C'est l'étonnante question que pose  l'éditorial du "Monde", daté du 16 Septembre 2014. Les dispositions que prépare Bernard Cazeneuve, Ministre de l'Intérieur, et qui s'inséreront dans une loi, visent ce phénomène croissant que sont les radicalisations de jeunes musulmans français, qui partent, garçons ou filles, en Syrie, pour participer au "djihad", contre le régime hérétique de Bachar El Assad.

Formés la-bas à tuer les ennemis de la vraie foi, ils sont susceptibles de revenir en France, animés de la volonté de continuer leur lutte contre leur nation, qu'ils ont appris à détester. S'il semble que les filles doivent se contenter d'être le repos d'un guerrier ou cantinières d'un certain nombre, leur frustration de ne pas combattre pourrait être sublimée sous la forme d'un attentat-suicide. Les exégètes opportunistes du Coran leur promettent, exceptionnellement, le paradis réservé aux guerriers mâles.
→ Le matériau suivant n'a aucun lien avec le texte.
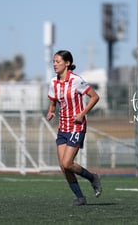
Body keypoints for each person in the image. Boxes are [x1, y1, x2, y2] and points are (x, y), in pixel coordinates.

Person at [46, 50, 102, 206]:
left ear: (67, 63)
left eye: (58, 61)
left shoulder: (76, 80)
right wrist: (51, 111)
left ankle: (93, 178)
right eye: (54, 62)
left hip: (76, 127)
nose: (55, 64)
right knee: (64, 168)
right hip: (62, 128)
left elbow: (95, 97)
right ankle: (80, 198)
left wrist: (82, 114)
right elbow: (53, 102)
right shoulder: (53, 82)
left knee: (67, 163)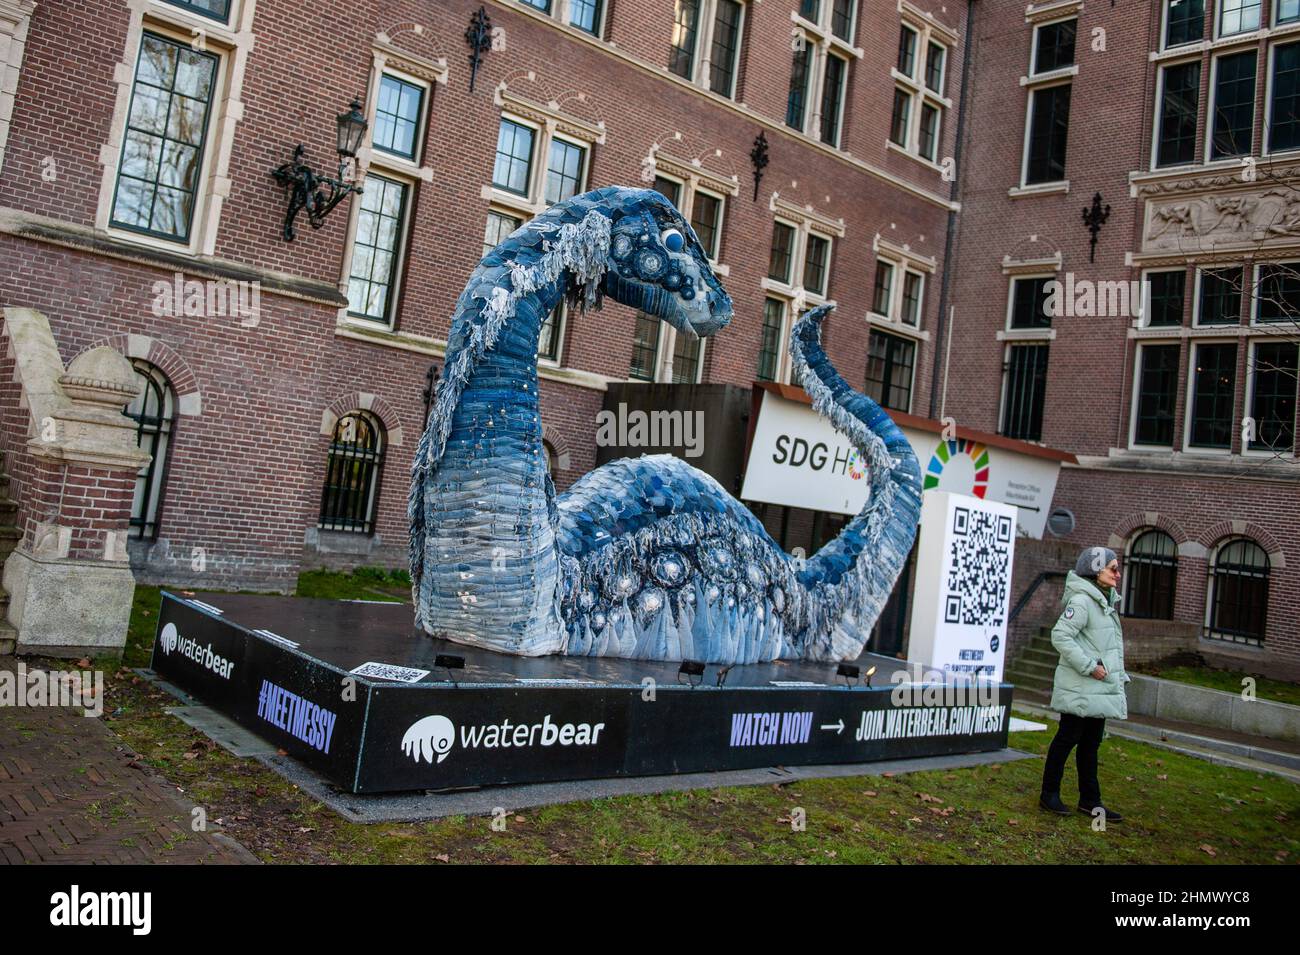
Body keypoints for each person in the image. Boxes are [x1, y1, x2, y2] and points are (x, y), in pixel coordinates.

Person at [1039, 546, 1130, 822]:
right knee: (1067, 739)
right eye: (1112, 568)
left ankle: (1091, 801)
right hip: (1080, 686)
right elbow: (1061, 636)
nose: (1118, 573)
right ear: (1095, 570)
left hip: (1097, 689)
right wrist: (1091, 666)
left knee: (1091, 744)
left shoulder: (1104, 601)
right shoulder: (1082, 601)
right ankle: (1049, 795)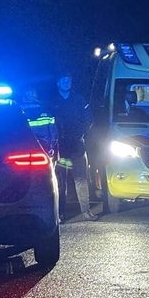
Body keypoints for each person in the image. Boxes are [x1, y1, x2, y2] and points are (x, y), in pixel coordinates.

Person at [50, 70, 97, 221]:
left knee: (81, 180)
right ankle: (59, 215)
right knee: (59, 183)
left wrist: (80, 133)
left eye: (68, 80)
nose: (66, 83)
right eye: (63, 80)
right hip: (59, 149)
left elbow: (89, 119)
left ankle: (86, 211)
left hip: (77, 147)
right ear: (58, 83)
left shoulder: (79, 100)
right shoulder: (51, 101)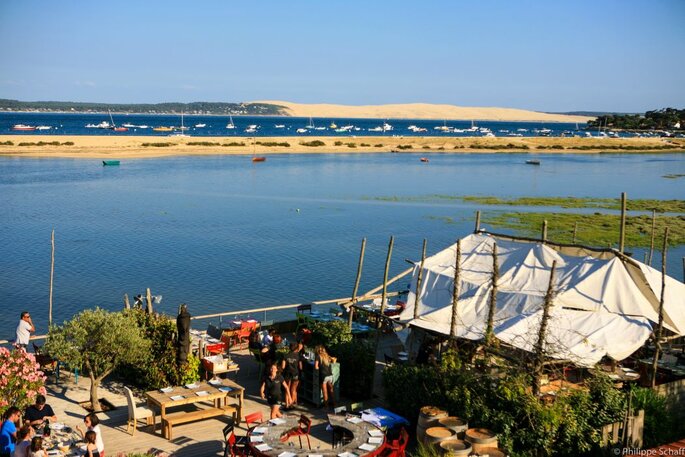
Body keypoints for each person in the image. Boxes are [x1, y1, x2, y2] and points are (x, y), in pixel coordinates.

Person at [282, 341, 303, 408]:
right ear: (296, 348)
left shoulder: (285, 355)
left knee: (287, 388)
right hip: (295, 373)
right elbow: (300, 367)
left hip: (287, 373)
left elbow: (283, 366)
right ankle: (292, 404)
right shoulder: (298, 356)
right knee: (293, 389)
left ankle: (287, 404)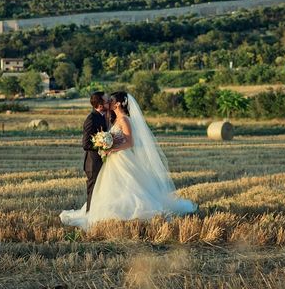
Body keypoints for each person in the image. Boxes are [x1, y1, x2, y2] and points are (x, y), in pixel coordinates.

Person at [60, 92, 196, 229]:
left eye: (111, 100)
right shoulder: (114, 119)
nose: (110, 102)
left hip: (121, 157)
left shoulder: (124, 120)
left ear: (118, 104)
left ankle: (130, 213)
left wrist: (112, 148)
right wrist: (106, 145)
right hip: (113, 158)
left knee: (128, 186)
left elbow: (130, 143)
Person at [82, 91, 109, 212]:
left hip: (103, 161)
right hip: (93, 163)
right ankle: (89, 217)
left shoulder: (106, 116)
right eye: (106, 100)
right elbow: (86, 144)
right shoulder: (91, 119)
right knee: (92, 191)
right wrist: (103, 145)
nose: (108, 101)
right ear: (100, 105)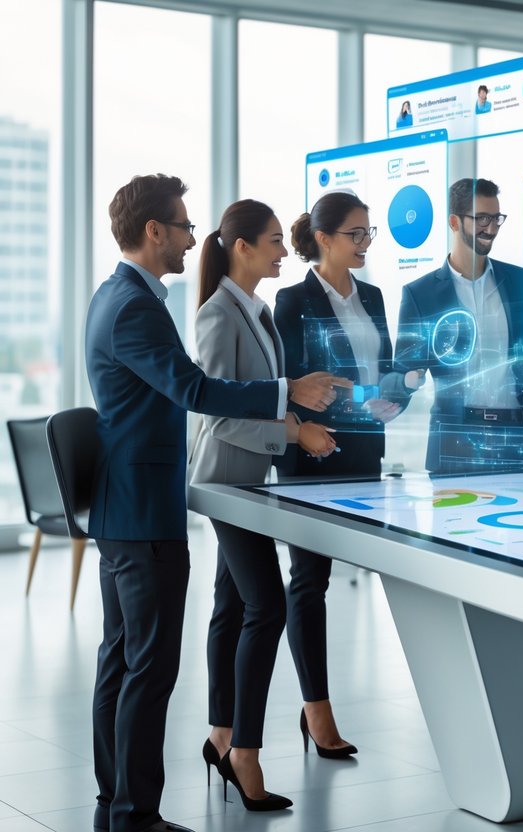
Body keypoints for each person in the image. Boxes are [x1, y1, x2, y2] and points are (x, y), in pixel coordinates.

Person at [85, 174, 343, 832]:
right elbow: (194, 389)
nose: (190, 238)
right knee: (147, 668)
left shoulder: (115, 296)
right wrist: (286, 397)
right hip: (142, 513)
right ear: (153, 232)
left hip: (126, 510)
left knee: (121, 660)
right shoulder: (135, 307)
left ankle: (115, 801)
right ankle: (136, 815)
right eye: (182, 225)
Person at [190, 199, 340, 813]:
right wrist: (291, 432)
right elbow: (221, 412)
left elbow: (263, 398)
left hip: (252, 481)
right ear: (242, 246)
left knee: (231, 606)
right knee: (267, 605)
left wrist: (301, 418)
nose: (285, 250)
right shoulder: (217, 315)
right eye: (276, 240)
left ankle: (220, 734)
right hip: (227, 481)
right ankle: (243, 752)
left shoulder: (258, 311)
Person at [274, 191, 416, 758]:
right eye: (355, 234)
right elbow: (288, 386)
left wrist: (398, 395)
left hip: (365, 453)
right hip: (314, 454)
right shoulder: (291, 300)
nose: (364, 245)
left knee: (385, 566)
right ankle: (317, 710)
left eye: (368, 234)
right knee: (310, 579)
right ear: (325, 239)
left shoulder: (375, 297)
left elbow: (381, 374)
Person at [395, 177, 523, 475]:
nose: (491, 228)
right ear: (454, 222)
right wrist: (401, 385)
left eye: (496, 218)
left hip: (519, 439)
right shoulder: (420, 294)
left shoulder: (516, 280)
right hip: (457, 443)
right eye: (481, 218)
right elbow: (403, 369)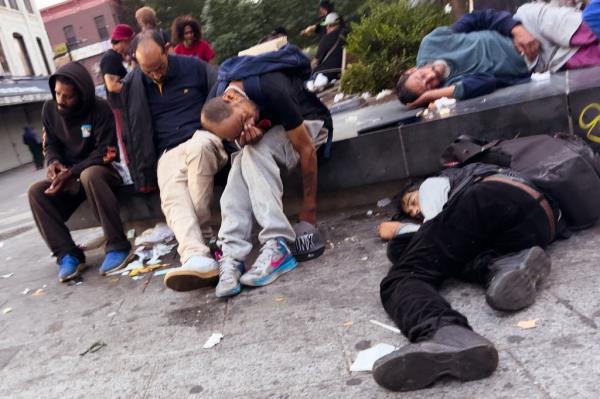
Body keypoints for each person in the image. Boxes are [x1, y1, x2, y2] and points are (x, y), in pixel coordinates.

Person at [372, 164, 558, 391]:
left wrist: (399, 229)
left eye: (412, 201)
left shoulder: (433, 183)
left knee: (401, 278)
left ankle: (442, 331)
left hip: (487, 200)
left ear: (419, 188)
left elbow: (434, 221)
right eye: (411, 212)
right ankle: (501, 265)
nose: (414, 211)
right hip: (540, 223)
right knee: (413, 250)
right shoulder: (484, 172)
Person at [198, 48, 333, 298]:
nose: (247, 127)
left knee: (252, 153)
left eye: (244, 121)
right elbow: (241, 141)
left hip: (310, 125)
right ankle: (232, 255)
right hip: (273, 138)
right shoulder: (219, 96)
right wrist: (245, 138)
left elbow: (306, 150)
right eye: (238, 131)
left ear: (232, 99)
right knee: (241, 159)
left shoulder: (271, 87)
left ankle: (278, 244)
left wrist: (309, 209)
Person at [120, 31, 227, 292]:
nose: (155, 74)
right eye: (148, 70)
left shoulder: (195, 68)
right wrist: (140, 169)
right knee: (172, 195)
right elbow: (131, 131)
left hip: (202, 138)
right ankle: (195, 256)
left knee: (198, 149)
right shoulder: (133, 83)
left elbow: (223, 96)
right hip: (167, 151)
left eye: (159, 67)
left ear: (167, 49)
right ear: (135, 62)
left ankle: (201, 240)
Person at [28, 62, 131, 282]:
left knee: (90, 175)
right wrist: (54, 162)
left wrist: (73, 171)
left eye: (68, 97)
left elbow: (107, 152)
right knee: (36, 192)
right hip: (70, 178)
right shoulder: (49, 109)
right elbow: (51, 144)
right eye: (57, 94)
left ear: (82, 95)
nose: (60, 101)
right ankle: (68, 254)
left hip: (103, 171)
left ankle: (117, 245)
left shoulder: (100, 108)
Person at [397, 3, 600, 108]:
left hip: (528, 25)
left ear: (412, 69)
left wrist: (515, 29)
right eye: (429, 86)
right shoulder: (451, 88)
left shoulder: (433, 44)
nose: (431, 78)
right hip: (541, 60)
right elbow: (486, 81)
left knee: (590, 28)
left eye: (421, 77)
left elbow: (480, 18)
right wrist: (433, 95)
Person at [100, 24, 134, 164]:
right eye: (129, 42)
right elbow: (112, 85)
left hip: (122, 105)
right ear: (123, 41)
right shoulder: (110, 58)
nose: (130, 45)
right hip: (120, 106)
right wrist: (134, 87)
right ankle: (132, 166)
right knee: (127, 138)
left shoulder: (117, 57)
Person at [312, 12, 345, 80]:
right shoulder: (349, 34)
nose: (327, 28)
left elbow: (315, 62)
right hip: (344, 70)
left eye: (330, 25)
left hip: (329, 74)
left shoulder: (326, 38)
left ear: (337, 24)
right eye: (326, 25)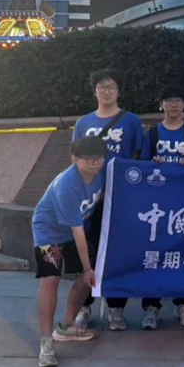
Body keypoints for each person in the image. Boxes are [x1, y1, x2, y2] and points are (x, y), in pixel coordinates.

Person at [72, 68, 143, 332]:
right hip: (89, 198)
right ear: (95, 91)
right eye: (102, 86)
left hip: (119, 198)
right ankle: (84, 306)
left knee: (117, 252)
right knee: (87, 252)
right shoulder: (83, 123)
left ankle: (116, 308)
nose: (107, 91)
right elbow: (75, 158)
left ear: (119, 91)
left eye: (112, 86)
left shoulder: (131, 121)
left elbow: (137, 157)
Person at [32, 136, 108, 367]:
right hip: (49, 231)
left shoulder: (101, 173)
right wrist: (86, 267)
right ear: (75, 158)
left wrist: (87, 270)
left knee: (87, 278)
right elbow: (77, 232)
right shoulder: (67, 186)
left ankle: (66, 325)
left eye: (99, 158)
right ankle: (46, 341)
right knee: (51, 279)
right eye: (89, 158)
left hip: (76, 230)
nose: (95, 163)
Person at [139, 84, 184, 329]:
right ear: (161, 104)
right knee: (153, 255)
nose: (174, 104)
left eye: (178, 100)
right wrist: (153, 163)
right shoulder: (152, 134)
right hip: (157, 207)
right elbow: (142, 168)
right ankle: (151, 307)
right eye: (169, 100)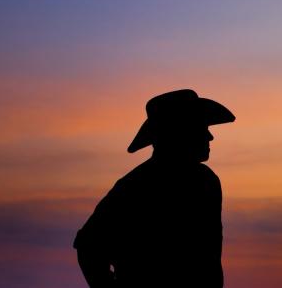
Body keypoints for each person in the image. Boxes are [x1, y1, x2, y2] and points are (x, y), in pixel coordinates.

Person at [74, 89, 235, 288]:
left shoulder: (206, 181)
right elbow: (89, 246)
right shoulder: (134, 187)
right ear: (179, 132)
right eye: (200, 127)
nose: (210, 136)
Les derniers faits de cette faction islamiste démontrent qu'elle se considère en guerre contre l'Occident impie. Il me semble que notre État doit en prendre acte. Il l'a toujours fait à l'occasion de guerres précédentes, et sa mission de protéger les habitants de la France n'a pas été supprimée.

Cette protection passe par une évaluation précise du danger, et, si possible , préventive. "On" juge sévèrement, à juste titre, les états qui se laissent surprendre par une action de guerre. "Ils" réagissent", en retard, par un renforcement de la prévention, c'est-à-dire, de l'information, par la surveillance des moyens utilisés pour préparer les actions. Internet est devenu un des principaux moyens, entre autres de l'information et de l'embrigadement des futurs djihadistes. "ils" vont voir ce qu'il en est, posent des questions auxquelles "on" s'empresse de répondre. Il ne s'agit pas d'une administration: "Ils" répondent avec empressement.

Les quelques faits de terrorisme qui mettent en émoi nos sociétés contemporaines, sont toujours la conséquence d'une faille dans le système de contrôle préventif. Défaillance humaine, parfois, défaillance du "filet" juridique ou administratif, dans les autres cas. Celui qui s'est institué discrètement, intimement, ennemi de notre société, peut être en même temps inventif. "Il" va chercher à surprendre l'ennemi. C'est de bonne guerre, sacrée, ou non.

Le dépistage des amateurs de pédo-pornographie a rencontré plus de consensus que celui des apprentis djihadistes. Parce qu'en amont de ce voyeurisme, il y avait une "matière première", la prostitution enfantine. Dans le problème qui concerne notre sécurité, il y a un apprentissage du meurtre.

Il circule sur le net des tombereaux d'injures diverses, des flots de bobards, de haine, de sottises. Sans conséquences pour la paix et la sécurité de nos sociétés. Il y circule aussi des propos sans tendresse pour les hommes et les doctrines au pouvoir. La liberté des internautes est respectée. Mais si des projets suspects y sont élaborés, même en termes hermétiques, ils échappent rarement à nos services de sécurité, dont l'action restera discrète.